▶ **Exercise objective**
The records below are to be copied word for word, with every picture left out.

· · · · · · ·

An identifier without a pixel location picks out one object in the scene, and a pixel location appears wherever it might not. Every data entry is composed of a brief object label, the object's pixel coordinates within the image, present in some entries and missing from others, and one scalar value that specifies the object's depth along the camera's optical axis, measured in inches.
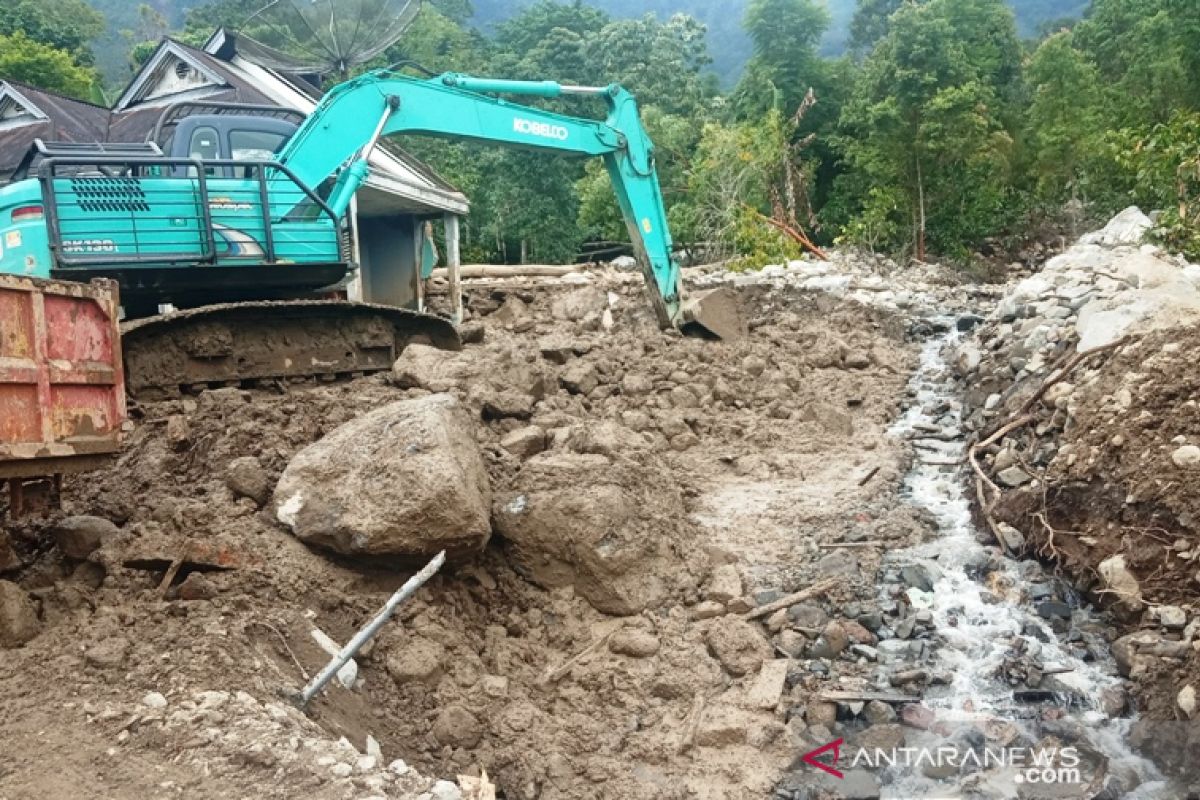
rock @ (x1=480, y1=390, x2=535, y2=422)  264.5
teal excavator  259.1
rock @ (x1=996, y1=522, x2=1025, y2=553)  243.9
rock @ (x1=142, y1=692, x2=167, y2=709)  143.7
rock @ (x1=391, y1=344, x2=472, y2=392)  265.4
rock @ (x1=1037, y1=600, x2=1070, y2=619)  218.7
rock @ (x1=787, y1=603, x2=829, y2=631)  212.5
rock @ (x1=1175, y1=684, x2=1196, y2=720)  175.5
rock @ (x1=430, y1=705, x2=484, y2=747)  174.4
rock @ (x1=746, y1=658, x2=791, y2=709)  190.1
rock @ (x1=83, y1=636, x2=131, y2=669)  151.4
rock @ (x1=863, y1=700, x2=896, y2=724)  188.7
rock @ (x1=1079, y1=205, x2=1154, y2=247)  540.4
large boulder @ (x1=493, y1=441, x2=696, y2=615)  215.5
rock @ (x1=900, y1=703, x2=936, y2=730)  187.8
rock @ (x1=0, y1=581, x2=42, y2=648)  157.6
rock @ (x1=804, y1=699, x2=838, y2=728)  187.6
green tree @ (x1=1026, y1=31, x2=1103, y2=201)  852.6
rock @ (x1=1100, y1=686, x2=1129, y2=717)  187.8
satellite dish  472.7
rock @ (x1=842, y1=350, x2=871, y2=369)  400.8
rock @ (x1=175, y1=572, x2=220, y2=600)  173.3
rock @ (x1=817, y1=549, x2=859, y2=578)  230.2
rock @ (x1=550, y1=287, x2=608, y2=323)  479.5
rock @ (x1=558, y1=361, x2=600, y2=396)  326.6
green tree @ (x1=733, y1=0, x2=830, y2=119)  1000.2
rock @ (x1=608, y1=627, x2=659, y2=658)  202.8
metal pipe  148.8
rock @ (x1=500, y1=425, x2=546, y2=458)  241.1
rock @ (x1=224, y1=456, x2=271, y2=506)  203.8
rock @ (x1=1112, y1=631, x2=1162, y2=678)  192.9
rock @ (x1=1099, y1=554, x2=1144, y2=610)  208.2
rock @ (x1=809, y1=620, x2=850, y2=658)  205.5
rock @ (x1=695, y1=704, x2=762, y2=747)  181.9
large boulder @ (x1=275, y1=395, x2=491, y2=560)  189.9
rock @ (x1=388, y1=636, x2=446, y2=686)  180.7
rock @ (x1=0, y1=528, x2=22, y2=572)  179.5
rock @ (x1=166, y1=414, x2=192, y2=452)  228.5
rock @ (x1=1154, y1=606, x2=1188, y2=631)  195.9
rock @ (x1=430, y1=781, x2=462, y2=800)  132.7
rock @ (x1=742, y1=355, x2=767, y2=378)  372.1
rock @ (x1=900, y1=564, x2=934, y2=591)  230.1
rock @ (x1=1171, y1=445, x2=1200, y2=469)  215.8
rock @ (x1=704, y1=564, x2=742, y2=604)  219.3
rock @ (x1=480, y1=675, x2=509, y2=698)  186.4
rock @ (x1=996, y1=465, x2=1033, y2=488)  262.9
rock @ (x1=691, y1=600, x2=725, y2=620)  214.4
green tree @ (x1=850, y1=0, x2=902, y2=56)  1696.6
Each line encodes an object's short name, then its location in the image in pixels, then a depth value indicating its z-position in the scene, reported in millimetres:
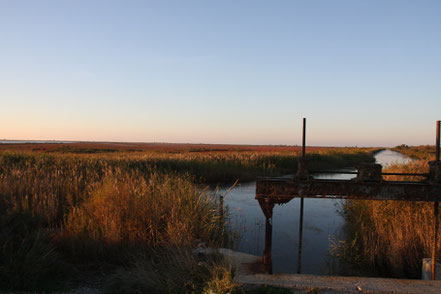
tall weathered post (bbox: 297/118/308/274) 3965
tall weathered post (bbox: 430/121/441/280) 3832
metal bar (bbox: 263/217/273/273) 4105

· · · · · · ·

▶ **Written response**
An identifier without a pixel location picks out one object in the scene, and a pixel location appears wherever it might not. Every data entry is composed of a brief object label, the object's pixel coordinates within the image, present in some entries and missing from others, and one scalar value that specifies the object's depth along the camera's optical axis, measured in inches.
rock @ (x1=480, y1=390, x2=535, y2=422)  264.5
teal excavator  259.1
rock @ (x1=996, y1=522, x2=1025, y2=553)  243.9
rock @ (x1=142, y1=692, x2=167, y2=709)  143.7
rock @ (x1=391, y1=344, x2=472, y2=392)  265.4
rock @ (x1=1037, y1=600, x2=1070, y2=619)  218.7
rock @ (x1=787, y1=603, x2=829, y2=631)  212.5
rock @ (x1=1175, y1=684, x2=1196, y2=720)  175.5
rock @ (x1=430, y1=705, x2=484, y2=747)  174.4
rock @ (x1=746, y1=658, x2=791, y2=709)  190.1
rock @ (x1=83, y1=636, x2=131, y2=669)  151.4
rock @ (x1=863, y1=700, x2=896, y2=724)  188.7
rock @ (x1=1079, y1=205, x2=1154, y2=247)  540.4
large boulder @ (x1=493, y1=441, x2=696, y2=615)  215.5
rock @ (x1=900, y1=703, x2=936, y2=730)  187.8
rock @ (x1=0, y1=581, x2=42, y2=648)  157.6
rock @ (x1=804, y1=699, x2=838, y2=728)  187.6
green tree @ (x1=1026, y1=31, x2=1103, y2=201)  852.6
rock @ (x1=1100, y1=686, x2=1129, y2=717)  187.8
satellite dish  472.7
rock @ (x1=842, y1=350, x2=871, y2=369)  400.8
rock @ (x1=175, y1=572, x2=220, y2=600)  173.3
rock @ (x1=817, y1=549, x2=859, y2=578)  230.2
rock @ (x1=550, y1=287, x2=608, y2=323)  479.5
rock @ (x1=558, y1=361, x2=600, y2=396)  326.6
green tree @ (x1=733, y1=0, x2=830, y2=119)  1000.2
rock @ (x1=608, y1=627, x2=659, y2=658)  202.8
metal pipe  148.8
rock @ (x1=500, y1=425, x2=546, y2=458)  241.1
rock @ (x1=224, y1=456, x2=271, y2=506)  203.8
rock @ (x1=1112, y1=631, x2=1162, y2=678)  192.9
rock @ (x1=1099, y1=554, x2=1144, y2=610)  208.2
rock @ (x1=809, y1=620, x2=850, y2=658)  205.5
rock @ (x1=695, y1=704, x2=762, y2=747)  181.9
large boulder @ (x1=275, y1=395, x2=491, y2=560)  189.9
rock @ (x1=388, y1=636, x2=446, y2=686)  180.7
rock @ (x1=0, y1=528, x2=22, y2=572)  179.5
rock @ (x1=166, y1=414, x2=192, y2=452)  228.5
rock @ (x1=1154, y1=606, x2=1188, y2=631)  195.9
rock @ (x1=430, y1=781, x2=462, y2=800)  132.7
rock @ (x1=742, y1=355, x2=767, y2=378)  372.1
rock @ (x1=900, y1=564, x2=934, y2=591)  230.1
rock @ (x1=1171, y1=445, x2=1200, y2=469)  215.8
rock @ (x1=704, y1=564, x2=742, y2=604)  219.3
rock @ (x1=480, y1=675, x2=509, y2=698)  186.4
rock @ (x1=996, y1=465, x2=1033, y2=488)  262.9
rock @ (x1=691, y1=600, x2=725, y2=620)  214.4
green tree @ (x1=850, y1=0, x2=902, y2=56)  1696.6
Each line encodes an object's short name, then its location in the image in pixels, then a depth value indicating its z-position in the scene, reported in millimetres:
tall weathered post (bbox: 297/118/308/274) 3965
tall weathered post (bbox: 430/121/441/280) 3832
metal bar (bbox: 263/217/273/273) 4105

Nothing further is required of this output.